▶ CONSIGNA DE TRABAJO A
Responda estas preguntas sobre el texto acerca del tiempo del escritor:
(i) ¿Qué dijo Pound que era el capital de un escritor?
(ii) ¿Qué trabajo usurpaba aparentemente el tiempo de T.S. Eliot?
(iii) ¿En qué pueden caer los escritores por exceso de condiciones favorables?
▶ CONSIGNA DE TRABAJO B
Enumere todas las causas de la fragmentación del tiempo disponible de los escritores que menciona el texto acerca del tiempo del escritor.

Fue Pound el que dijo que el capital de un escritor era el tiempo, esto cuando echó a andar la campaña Bel Esprit para juntar fondos a beneficio del tiempo de T.S. Eliot, aparentemente usurpado por su trabajo de gerente de banco.
Por cierto Pound sabía por experiencia propia de lo que estaba hablando, sabía que —particularmente en la poesía— los textos se van armando lentamente, en un pliegue del trabajo visible.
¿Qué significa esto? Que se puede empezar muchas veces el mismo boceto o borrador, que se puede avanzar infructuosamente a través de las páginas palabra por palabra, que se puede abandonar el intento y retomarlo después del sueño o de un lapso de olvido. En fin, es un trabajo obtuso en el cual a veces se persigue la certidumbre de la existencia de algo impreciso en un plano desconocido. Pero súbitamente llega un momento en el cual todos esos esfuerzos parecen articularse en una estructura de sentido y aparece el poema, el texto, esa cuestión luminosa y ajena.
No sé si hay una motivación histérica en la necesidad de escribir. Generalmente los escritores deben luchar contra la fragmentación de ese tiempo disponible: fragmentación debida a su propia neurosis, a las necesidades económicas, a los eventos sociales e incluso a los compromisos que la propia condición de escritor va generando (seminarios, presentaciones de libros, opiniones solicitadas, horribles formularios de postulaciones). Pero es un hecho que si se les da la situación ideal, digamos una temporada en el paraíso, con muchos créditos de tiempo libre y de silencio, es posible que caigan en la ataraxia por exceso de condiciones favorables.

▶ DATOS MOSTRADOS

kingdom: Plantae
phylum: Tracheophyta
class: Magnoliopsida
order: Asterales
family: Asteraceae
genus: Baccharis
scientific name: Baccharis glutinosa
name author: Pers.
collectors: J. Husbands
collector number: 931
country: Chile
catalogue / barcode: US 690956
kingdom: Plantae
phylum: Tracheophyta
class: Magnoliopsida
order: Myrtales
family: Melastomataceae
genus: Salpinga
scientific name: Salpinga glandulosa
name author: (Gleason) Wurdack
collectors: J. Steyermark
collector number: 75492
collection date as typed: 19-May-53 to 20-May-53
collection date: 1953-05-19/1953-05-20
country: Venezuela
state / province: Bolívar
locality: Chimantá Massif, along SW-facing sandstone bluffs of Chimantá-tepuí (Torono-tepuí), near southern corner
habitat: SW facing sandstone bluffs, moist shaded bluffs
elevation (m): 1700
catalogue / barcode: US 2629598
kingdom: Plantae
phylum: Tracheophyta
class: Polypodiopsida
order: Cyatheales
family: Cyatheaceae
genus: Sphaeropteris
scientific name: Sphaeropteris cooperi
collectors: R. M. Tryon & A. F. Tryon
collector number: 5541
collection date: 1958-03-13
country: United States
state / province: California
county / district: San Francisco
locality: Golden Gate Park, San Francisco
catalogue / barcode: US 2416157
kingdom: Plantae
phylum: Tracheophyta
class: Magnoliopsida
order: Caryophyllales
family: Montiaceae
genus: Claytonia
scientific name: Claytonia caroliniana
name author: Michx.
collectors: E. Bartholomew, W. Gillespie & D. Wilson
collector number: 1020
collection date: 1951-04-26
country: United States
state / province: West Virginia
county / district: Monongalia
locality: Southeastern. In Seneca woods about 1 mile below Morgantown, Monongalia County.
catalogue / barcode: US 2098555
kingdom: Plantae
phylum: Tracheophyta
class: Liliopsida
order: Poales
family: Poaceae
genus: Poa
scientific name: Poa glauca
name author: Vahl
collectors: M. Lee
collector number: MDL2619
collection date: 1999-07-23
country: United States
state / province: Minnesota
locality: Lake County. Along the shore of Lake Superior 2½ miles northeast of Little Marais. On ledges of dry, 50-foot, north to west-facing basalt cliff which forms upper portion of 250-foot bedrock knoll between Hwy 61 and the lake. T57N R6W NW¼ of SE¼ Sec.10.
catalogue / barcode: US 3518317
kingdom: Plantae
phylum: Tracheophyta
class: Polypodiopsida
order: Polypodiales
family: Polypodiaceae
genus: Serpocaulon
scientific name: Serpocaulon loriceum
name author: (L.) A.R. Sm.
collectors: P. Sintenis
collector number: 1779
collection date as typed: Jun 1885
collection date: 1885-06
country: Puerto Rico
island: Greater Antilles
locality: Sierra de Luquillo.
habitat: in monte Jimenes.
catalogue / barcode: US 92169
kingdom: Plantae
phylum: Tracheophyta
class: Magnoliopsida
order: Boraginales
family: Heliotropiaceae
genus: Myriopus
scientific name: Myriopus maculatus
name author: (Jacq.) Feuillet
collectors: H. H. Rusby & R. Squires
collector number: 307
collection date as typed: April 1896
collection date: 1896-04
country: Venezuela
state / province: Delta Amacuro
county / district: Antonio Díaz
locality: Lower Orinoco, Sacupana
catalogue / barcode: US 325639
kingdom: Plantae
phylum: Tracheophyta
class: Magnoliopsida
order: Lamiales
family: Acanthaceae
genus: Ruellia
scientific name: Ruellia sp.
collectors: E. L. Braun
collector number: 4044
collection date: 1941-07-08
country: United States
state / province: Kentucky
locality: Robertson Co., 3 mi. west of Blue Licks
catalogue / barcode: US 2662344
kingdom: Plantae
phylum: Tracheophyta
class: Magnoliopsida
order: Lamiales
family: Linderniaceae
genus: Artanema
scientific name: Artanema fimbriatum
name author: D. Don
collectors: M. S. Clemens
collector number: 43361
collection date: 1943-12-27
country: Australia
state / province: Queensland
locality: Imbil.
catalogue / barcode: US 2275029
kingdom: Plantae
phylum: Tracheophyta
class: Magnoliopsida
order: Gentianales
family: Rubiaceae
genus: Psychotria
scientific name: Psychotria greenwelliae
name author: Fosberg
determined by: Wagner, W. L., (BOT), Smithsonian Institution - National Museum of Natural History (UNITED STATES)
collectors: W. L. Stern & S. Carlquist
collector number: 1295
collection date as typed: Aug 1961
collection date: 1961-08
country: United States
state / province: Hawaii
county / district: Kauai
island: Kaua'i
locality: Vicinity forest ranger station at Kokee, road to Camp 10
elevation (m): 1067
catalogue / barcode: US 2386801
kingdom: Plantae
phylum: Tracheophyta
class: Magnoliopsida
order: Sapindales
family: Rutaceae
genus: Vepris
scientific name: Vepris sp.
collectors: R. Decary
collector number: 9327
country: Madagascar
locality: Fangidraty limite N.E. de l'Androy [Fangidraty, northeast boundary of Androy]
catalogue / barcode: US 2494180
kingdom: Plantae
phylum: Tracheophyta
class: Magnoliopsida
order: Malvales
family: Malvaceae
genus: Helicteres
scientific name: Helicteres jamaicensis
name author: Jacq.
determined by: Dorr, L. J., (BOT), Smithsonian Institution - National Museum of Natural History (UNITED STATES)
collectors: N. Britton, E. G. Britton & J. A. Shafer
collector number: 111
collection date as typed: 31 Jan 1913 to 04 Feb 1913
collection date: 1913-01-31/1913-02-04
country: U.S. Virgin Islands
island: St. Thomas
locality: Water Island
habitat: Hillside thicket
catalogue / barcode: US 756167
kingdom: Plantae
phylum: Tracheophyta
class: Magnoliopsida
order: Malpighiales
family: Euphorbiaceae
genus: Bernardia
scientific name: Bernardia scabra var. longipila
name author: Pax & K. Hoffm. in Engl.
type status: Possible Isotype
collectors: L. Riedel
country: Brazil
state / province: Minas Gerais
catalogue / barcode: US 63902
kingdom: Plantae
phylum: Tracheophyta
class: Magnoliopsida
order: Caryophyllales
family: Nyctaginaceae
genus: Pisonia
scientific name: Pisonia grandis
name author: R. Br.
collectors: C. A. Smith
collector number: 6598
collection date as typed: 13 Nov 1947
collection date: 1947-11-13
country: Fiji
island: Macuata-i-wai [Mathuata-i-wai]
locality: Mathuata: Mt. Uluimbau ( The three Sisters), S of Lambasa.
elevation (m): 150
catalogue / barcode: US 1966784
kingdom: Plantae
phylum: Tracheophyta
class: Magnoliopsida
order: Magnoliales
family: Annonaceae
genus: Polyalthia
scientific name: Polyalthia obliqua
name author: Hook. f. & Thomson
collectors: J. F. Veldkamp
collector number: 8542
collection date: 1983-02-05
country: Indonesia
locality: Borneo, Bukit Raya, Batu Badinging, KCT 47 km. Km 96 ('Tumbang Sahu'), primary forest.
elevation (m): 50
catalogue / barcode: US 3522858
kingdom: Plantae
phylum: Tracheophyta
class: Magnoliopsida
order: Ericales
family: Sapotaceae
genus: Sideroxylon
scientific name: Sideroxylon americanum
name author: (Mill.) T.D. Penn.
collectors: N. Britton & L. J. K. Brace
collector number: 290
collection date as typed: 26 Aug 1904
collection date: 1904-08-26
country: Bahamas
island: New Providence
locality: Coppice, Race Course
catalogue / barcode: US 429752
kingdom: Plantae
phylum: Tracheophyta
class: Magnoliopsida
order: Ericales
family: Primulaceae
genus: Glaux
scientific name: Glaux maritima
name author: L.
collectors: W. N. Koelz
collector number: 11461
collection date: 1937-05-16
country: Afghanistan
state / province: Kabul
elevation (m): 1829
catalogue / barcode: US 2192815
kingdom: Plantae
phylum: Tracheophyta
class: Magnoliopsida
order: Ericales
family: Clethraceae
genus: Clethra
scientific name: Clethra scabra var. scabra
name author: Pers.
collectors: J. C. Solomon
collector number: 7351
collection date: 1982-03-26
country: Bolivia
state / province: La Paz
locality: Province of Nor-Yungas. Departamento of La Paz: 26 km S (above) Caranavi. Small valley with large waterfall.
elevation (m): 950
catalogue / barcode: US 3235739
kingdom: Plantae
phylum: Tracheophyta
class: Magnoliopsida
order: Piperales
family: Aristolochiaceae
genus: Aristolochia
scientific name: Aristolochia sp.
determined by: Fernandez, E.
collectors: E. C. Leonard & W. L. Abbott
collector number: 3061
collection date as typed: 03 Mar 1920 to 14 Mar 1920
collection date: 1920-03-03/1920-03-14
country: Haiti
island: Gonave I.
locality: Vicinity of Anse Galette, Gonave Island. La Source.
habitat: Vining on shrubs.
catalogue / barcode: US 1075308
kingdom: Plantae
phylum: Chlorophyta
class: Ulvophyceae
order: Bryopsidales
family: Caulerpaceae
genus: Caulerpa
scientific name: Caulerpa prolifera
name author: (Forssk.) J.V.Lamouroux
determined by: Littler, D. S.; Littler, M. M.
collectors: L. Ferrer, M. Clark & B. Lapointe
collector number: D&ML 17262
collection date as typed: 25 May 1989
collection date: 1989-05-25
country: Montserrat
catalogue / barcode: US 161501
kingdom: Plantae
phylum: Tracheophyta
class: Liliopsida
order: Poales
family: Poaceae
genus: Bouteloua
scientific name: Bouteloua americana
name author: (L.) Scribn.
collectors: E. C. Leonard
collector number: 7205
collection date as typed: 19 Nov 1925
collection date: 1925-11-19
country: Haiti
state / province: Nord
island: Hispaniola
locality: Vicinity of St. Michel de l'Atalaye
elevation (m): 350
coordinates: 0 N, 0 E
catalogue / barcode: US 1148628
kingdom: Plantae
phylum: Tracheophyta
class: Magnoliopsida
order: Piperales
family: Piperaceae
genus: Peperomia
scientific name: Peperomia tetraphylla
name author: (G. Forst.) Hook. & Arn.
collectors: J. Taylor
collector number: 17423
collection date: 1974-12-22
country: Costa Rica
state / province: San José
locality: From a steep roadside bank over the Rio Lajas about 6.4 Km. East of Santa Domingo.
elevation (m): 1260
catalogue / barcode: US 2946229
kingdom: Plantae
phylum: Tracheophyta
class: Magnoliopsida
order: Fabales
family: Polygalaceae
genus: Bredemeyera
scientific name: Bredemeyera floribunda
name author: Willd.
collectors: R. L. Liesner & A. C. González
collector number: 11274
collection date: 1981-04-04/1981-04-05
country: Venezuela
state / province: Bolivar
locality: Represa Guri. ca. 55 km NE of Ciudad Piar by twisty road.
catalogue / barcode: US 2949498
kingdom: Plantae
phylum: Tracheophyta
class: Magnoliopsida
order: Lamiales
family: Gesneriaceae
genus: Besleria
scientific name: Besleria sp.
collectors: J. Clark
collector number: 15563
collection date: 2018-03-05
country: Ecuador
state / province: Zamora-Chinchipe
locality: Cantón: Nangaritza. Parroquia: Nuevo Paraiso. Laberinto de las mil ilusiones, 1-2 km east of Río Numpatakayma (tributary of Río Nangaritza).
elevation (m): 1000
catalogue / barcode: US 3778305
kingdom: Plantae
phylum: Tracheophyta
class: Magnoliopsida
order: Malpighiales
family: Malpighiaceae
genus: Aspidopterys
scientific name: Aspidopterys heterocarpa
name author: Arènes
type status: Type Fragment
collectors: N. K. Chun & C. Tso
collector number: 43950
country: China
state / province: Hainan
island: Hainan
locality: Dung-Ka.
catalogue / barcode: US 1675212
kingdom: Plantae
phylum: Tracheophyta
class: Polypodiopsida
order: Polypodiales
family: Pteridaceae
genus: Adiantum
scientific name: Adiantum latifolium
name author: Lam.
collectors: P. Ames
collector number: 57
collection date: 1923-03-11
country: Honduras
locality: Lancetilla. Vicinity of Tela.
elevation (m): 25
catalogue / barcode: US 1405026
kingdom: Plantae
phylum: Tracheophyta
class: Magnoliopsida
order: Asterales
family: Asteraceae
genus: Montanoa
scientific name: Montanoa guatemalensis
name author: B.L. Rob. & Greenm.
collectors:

▶ RESPUESTA A
(i) El tiempo.
(ii) Su trabajo de gerente de banco.
(iii) En la ataraxia.

▶ RESPUESTA B
- Su propia neurosis
- Las necesidades económicas
- Los eventos sociales
- Los compromisos que la propia condición de escritor va generando